Llegamos al vuelo sin motor, escena correcta, no daba para más ni en el libro ni en la película, aunque quizá, yo la hubiera hecho algo más corta.

Y por fin, llegamos al final. Christian toca una canción muy triste, ella le pregunta por qué toca sólo canciones tristes… (libro y película), ella se toma la píldora porque le suena la alarma (libro, lo cuál es una dato importante, porque aunque al principio a ella no le parece bien la idea, lo hace por él, porque le importa), juego de “corre, corre que te pillo” por la cocina (libro), explicación de por qué necesita pegar y castigar a sus sumisas (libro y película) y llegamos a la petición de Ana, de que le enseñe qué quiere hacerle, porque de esa forma si ella entra en su modo de ver la relaciones, quizá él pueda entrar en la suya. Esto último de primeras puede quedar como algo muy sumiso, pero si se mira desde el punto de vista de una historia de amor, es algo tierno, porque ella intenta hacer algo por él para que él haga algo por ella. El momento de los azotes, sin embargo es el único momento que me gusta más la escena en la película que en el libro. Ana lo pasa muy mal, y Christian a pesar del placer inicial, pasa a estar con cara de desesperación a medida que avanzan los azotes, de no querer hacer lo que está haciendo, de desear que Ana diga la palabra de seguridad y poder parar, porque quiere parar, aunque no pueda; y la reacción de ella, de en vez de gritar como en el libro, el hablarle de forma normal, pero taparse el cuerpo y exigirle que no le toque, que no le mire y que le deje en paz.  Su rechazo, el rechazo de Ana le transforma en un ser pequeño, no sabe cómo pedirle perdón, no sabe que hacer, desea quedarse con ella, pero ella le pide que se vaya de la habitación, que le deje sola y él accede sin rechistar. Algo en su interior le dice que se ha equivocado, sobre todo cuando Ana le confiesa que le quiere. La cara de espanto de Christian es espectacular, no hace falta decir nada.
Llegamos al final, el ascensor. Se despiden con el nombre sólo, algo que da mucho mas sentimiento que el añadir como en el libro un adiós.

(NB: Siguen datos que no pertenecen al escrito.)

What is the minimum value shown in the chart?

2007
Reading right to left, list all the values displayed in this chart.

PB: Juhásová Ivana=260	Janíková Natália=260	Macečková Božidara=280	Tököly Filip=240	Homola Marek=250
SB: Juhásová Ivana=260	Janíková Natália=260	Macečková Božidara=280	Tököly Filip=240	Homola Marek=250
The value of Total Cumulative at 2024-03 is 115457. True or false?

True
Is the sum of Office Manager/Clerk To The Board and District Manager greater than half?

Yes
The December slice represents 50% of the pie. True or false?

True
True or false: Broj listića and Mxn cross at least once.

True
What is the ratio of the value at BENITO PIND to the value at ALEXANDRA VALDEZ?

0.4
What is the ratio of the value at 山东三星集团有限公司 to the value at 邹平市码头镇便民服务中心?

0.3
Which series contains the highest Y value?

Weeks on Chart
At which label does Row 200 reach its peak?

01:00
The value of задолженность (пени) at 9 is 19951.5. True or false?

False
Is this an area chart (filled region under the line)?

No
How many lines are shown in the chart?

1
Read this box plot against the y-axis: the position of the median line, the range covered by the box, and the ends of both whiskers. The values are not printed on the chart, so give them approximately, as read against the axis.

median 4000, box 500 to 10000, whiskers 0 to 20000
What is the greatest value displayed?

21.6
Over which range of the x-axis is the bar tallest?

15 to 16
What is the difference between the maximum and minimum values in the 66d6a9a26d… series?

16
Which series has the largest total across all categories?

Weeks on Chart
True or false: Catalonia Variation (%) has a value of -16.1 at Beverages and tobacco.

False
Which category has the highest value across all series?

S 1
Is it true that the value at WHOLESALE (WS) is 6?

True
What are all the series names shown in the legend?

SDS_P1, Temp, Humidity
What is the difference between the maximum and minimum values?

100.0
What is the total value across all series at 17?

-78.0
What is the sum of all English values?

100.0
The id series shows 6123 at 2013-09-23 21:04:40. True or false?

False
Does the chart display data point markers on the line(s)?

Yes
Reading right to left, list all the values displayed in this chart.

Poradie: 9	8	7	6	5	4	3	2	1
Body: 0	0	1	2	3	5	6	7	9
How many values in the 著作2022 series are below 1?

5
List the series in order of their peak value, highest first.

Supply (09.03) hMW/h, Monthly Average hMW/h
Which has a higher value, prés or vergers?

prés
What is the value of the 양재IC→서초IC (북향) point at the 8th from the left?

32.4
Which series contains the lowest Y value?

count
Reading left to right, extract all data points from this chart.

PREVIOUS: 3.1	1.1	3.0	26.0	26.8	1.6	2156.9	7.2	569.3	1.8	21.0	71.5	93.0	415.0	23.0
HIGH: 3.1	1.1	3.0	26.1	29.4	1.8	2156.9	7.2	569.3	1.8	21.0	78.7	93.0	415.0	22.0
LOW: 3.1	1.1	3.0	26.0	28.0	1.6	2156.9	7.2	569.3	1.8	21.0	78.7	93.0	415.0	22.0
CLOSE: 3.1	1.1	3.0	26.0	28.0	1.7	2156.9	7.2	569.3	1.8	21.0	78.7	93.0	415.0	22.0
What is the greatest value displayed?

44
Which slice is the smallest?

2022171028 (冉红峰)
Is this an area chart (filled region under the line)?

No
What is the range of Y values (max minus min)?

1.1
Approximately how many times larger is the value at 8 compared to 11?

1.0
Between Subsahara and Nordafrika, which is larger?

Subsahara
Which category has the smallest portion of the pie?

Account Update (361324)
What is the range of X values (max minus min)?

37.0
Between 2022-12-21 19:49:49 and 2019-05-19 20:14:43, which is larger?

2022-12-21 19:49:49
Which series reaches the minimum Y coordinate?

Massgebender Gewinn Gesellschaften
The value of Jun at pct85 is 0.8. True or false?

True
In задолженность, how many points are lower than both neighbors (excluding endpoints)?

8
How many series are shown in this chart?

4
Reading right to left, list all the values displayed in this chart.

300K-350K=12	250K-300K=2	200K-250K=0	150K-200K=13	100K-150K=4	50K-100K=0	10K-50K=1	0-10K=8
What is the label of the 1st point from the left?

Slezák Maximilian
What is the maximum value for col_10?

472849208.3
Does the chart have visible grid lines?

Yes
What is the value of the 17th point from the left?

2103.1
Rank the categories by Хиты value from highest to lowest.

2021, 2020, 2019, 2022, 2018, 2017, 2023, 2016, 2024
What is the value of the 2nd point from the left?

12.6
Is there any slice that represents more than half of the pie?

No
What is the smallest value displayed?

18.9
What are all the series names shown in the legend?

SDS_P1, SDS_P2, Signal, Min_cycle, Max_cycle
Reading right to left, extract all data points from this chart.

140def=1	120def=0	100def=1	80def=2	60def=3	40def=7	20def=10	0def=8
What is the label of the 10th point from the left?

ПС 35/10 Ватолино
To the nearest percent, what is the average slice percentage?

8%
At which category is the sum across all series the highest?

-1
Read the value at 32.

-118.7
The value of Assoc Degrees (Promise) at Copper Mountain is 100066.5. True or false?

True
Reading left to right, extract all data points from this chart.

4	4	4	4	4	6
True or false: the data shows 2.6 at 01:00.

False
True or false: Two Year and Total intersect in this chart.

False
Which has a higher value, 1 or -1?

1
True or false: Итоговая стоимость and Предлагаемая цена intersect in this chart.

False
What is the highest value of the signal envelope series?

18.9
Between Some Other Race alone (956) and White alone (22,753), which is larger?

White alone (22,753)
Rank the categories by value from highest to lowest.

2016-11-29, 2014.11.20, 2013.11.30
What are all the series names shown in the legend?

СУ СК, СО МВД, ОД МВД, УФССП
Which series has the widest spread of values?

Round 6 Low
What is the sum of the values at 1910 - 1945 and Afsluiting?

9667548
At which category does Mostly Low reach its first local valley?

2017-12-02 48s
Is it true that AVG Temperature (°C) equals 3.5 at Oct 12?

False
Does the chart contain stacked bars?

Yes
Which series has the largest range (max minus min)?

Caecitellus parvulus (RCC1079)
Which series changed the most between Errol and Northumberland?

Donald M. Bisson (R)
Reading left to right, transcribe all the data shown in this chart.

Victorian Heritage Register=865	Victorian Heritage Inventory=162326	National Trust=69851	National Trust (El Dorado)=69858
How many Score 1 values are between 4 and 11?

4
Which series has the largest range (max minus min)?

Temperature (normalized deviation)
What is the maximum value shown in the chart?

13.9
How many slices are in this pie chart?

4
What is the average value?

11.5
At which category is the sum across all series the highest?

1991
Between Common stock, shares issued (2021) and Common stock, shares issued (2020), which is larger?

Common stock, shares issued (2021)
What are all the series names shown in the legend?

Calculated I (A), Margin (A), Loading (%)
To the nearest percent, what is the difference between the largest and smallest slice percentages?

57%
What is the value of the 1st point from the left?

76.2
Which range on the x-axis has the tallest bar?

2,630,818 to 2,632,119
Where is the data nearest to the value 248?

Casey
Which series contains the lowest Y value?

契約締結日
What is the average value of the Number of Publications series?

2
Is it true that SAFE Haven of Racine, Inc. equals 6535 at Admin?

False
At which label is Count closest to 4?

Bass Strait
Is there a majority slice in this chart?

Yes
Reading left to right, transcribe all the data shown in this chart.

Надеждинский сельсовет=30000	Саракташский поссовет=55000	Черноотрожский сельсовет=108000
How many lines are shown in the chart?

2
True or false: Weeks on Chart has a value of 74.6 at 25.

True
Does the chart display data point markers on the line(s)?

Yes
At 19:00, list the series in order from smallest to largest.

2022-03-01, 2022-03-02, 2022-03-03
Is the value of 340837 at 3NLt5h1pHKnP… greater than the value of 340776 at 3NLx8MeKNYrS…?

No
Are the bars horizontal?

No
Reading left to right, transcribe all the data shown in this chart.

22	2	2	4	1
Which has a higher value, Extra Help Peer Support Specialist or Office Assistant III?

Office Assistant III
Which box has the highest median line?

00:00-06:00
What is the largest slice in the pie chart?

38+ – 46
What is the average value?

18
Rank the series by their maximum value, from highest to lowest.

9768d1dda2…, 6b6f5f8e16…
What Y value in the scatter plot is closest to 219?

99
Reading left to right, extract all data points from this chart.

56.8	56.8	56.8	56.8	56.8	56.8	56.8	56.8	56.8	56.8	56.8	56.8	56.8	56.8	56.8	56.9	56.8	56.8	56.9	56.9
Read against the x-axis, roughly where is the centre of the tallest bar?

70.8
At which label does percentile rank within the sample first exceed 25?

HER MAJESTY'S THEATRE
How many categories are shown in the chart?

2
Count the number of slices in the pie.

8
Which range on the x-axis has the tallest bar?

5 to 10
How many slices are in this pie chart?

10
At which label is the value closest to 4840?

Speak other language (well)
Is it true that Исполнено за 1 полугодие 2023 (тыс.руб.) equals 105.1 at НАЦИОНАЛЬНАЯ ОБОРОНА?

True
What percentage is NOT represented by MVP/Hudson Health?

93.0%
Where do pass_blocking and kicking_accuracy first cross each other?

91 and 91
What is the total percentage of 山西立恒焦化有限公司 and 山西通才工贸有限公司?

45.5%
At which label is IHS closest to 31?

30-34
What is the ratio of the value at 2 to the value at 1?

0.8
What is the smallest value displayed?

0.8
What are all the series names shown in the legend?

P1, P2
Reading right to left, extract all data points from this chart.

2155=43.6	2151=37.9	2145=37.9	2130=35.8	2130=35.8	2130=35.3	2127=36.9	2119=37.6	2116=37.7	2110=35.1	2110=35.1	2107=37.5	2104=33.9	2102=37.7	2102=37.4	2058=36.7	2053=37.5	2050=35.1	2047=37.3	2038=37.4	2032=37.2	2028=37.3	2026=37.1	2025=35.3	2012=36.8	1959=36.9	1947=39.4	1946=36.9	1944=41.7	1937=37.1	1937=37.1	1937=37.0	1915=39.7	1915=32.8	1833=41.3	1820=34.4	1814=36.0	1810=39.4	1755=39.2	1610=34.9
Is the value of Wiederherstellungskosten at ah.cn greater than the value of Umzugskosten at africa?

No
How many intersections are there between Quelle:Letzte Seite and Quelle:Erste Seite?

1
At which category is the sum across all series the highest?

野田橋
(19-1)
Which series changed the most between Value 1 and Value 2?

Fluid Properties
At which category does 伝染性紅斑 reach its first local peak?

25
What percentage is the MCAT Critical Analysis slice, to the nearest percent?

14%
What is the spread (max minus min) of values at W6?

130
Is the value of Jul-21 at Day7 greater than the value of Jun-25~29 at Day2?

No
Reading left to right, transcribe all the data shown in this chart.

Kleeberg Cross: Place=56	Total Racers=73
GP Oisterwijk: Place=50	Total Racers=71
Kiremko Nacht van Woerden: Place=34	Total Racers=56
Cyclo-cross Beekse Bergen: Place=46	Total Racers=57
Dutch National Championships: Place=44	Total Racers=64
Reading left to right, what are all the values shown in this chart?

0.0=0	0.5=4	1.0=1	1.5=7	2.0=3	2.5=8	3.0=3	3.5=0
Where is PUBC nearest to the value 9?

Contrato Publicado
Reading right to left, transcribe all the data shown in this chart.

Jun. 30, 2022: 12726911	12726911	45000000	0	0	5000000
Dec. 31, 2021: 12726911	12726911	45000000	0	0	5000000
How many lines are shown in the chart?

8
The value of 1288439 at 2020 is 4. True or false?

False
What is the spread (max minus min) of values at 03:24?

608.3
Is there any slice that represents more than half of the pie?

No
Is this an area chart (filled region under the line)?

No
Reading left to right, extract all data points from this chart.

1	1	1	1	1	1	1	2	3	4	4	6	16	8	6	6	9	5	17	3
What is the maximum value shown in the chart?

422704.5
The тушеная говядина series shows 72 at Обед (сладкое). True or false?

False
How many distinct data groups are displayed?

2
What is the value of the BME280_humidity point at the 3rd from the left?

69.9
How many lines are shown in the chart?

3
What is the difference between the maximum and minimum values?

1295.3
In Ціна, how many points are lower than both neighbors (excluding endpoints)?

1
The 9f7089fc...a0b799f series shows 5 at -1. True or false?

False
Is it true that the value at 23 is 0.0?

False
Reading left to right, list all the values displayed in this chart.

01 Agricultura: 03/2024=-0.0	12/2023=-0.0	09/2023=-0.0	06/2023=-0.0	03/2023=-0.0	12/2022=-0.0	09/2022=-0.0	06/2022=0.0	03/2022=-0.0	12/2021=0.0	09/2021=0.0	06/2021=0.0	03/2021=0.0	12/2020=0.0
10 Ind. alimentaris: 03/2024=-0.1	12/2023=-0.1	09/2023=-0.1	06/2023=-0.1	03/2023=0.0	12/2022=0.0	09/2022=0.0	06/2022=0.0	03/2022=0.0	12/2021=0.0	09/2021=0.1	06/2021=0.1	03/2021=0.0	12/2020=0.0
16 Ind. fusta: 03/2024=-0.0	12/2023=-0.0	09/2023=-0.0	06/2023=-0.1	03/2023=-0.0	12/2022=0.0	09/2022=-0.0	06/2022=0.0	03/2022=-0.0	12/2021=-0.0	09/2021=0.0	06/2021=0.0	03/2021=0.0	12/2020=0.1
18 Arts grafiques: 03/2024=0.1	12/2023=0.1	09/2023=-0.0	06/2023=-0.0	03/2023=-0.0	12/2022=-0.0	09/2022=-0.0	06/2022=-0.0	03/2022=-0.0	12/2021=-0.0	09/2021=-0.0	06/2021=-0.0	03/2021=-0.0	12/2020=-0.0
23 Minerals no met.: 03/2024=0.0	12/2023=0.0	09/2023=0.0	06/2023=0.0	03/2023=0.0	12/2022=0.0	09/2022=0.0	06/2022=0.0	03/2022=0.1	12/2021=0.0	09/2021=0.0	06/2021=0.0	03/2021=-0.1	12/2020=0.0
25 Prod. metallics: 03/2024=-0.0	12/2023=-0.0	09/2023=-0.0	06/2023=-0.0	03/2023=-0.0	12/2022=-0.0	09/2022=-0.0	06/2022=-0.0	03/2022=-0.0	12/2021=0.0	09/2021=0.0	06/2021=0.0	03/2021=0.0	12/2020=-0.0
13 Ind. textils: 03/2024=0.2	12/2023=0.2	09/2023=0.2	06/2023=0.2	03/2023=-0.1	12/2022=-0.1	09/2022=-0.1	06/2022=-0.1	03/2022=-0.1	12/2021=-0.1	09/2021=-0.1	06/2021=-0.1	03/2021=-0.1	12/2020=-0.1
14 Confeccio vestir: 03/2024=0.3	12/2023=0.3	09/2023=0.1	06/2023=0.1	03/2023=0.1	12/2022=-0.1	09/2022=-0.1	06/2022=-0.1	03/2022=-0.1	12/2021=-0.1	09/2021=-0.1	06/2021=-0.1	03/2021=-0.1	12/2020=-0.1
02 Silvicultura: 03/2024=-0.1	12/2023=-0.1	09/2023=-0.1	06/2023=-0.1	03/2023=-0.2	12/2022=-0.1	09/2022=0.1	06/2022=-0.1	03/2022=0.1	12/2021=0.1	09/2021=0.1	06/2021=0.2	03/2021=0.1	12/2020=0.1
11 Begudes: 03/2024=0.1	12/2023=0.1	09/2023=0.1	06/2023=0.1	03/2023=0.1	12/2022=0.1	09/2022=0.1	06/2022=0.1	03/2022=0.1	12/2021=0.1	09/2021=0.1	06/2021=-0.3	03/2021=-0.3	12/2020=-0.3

Hasta aquí el análisis de la película y el libro. Esto para mí hubiera sido el guión perfecto, y no creo que la película hubiera durado mucho más, porque hoy en día estamos acostumbrados a películas de hasta dos horas y media y no nos quejamos de estar en la butaca.

¿Estáis de acuerdo con mi análisis? Vosotras, sí, digo vosotras, porque si os pasa como a mí, habréis ido con un grupo de amigas a ver esta película, porque vuestro novio o marido se habrá negado en rotundo. Pues como os preguntaba, ¿vosotras, habríais añadido o quitado otra cosa? Contadme vuestras impresiones.